**What you should do:** Return the stretch of the research abstracts below from "Forum: Centering Disability" through "implementation, and analysis.", copied word for word.

**Given passage:**
○ ○ ○ ○ ○ ○ ○

Translanguaging, Coloniality, and English Classrooms: An Exploration of Two Bicoastal Urban Classrooms
Cati V. de los Ríos and Kate Seltzer
Abstract: While current research focuses on the marginalization and educational crises of students classified as English language learners—whom we identify as emergent bilinguals (García & Kleifgen, 2010)—this article highlights some of the contexts for learning that help these students thrive academically, culturally, and socially in two urban English classrooms. We explore the concept of translanguaging (García, 2009a; García & Li Wei, 2014) through the writing of two students who took up this practice as a challenge to coloniality in English classrooms. We also outline how two secondary teachers in New York City and Los Angeles adopted a translanguaging pedagogy (García, Johnson, & Seltzer, 2017). Through our analysis of two focal emergent bilingual students, we demonstrate how a translanguaging pedagogy—one that puts students’ language practices at the center and makes space for students to draw on their fluid linguistic and cultural resources at all times—is a necessary step forward in twenty-first-century English instruction. Our findings illustrate that the teachers’ translanguaging pedagogies disrupted the inherently monolingual and colonial tendencies of English classrooms through curricula that promoted metalinguistic awareness and reflection about their own linguistic and cultural identities, and integrated students’ diverse language practices to push back against colonialist ideologies. Our study adds to the nascent body of literature that translates theories of translanguaging into practical pedagogical approaches in secondary English classrooms.

Research in Creative Writing: Theory into Practice
Christine Bailey and Patrick Bizzaro
Abstract: Since the publication of Wendy Bishop’s Released into Language (1990), the disciplinary boundaries of composition and creative writing have been in question. More recently, as Douglas Hesse’s “The Place of Creative Writing in Composition Studies” (2010) suggests, creative writing has been assumed to exist as a subdiscipline of composition despite efforts during the past decade to develop a new discipline, Creative Writing Studies. The research reported on and analyzed here argues for creative writing’s disciplinary status by using Toulmin’s (1972) definition of disciplinarity as a basis for claiming writers’ aesthetic documents as data and reporting those data in an aesthetic form. In our study, 57 students in first-year composition were asked to write a creative piece concerning how they came to the present place in their lives. Students produced 57 artifacts, including 55 poems, one script, and one visual narrative. These data were subsequently represented in fiction—that is, we used a novel to present our findings in an effort to assert the differences between the ways findings might be rendered in composition as opposed to creative writing. This paper examines what each subject area views as evidence and how that evidence might be most profitably analyzed and discussed in an aesthetic document. We suggest that the process of writing the novel is a method, a mode of analysis, with the novel itself as the articulation of the researchers’ analysis of the original data. Using this method, we studied creative writing aesthetically as creative writing and offer a justification for doing so.

Forum: Centering Disability in Qualitative Interviewing
Stephanie L. Kerschbaum and Margaret Price
Abstract: Two disabled researchers draw from their experiences conducting an interview study with a population of self-identified disabled faculty members to question some long-held commonplaces about qualitative interviewing. They use the phrase centering disability to emphasize disability as a critical lens and form of embodied experience that has theoretical and methodological implications for qualitative interviewing research design, implementation, and analysis.

○ ○ ○ ○ ○ ○ ○

**Dataset records:**
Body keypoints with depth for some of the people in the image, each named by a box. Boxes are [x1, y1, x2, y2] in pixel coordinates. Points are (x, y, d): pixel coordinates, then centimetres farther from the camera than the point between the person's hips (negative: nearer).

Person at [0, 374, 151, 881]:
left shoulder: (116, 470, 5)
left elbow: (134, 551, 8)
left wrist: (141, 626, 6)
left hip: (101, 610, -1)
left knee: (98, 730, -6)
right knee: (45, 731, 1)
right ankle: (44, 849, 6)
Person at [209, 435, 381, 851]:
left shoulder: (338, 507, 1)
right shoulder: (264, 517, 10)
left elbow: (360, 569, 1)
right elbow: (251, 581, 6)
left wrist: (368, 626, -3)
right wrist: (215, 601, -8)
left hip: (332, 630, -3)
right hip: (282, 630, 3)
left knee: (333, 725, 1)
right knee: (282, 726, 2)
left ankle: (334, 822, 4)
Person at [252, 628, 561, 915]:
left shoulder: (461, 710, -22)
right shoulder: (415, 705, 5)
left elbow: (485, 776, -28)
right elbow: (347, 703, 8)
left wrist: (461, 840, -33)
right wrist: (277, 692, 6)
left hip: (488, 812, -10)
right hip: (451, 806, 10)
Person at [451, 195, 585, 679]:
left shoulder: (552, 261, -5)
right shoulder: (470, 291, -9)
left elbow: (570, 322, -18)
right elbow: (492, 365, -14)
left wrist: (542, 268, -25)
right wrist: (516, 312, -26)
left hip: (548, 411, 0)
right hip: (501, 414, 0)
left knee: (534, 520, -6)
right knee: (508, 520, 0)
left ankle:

○ ○ ○ ○ ○ ○ ○

**Reply:**
Forum: Centering Disability in Qualitative Interviewing
Stephanie L. Kerschbaum and Margaret Price
Abstract: Two disabled researchers draw from their experiences conducting an interview study with a population of self-identified disabled faculty members to question some long-held commonplaces about qualitative interviewing. They use the phrase centering disability to emphasize disability as a critical lens and form of embodied experience that has theoretical and methodological implications for qualitative interviewing research design, implementation, and analysis.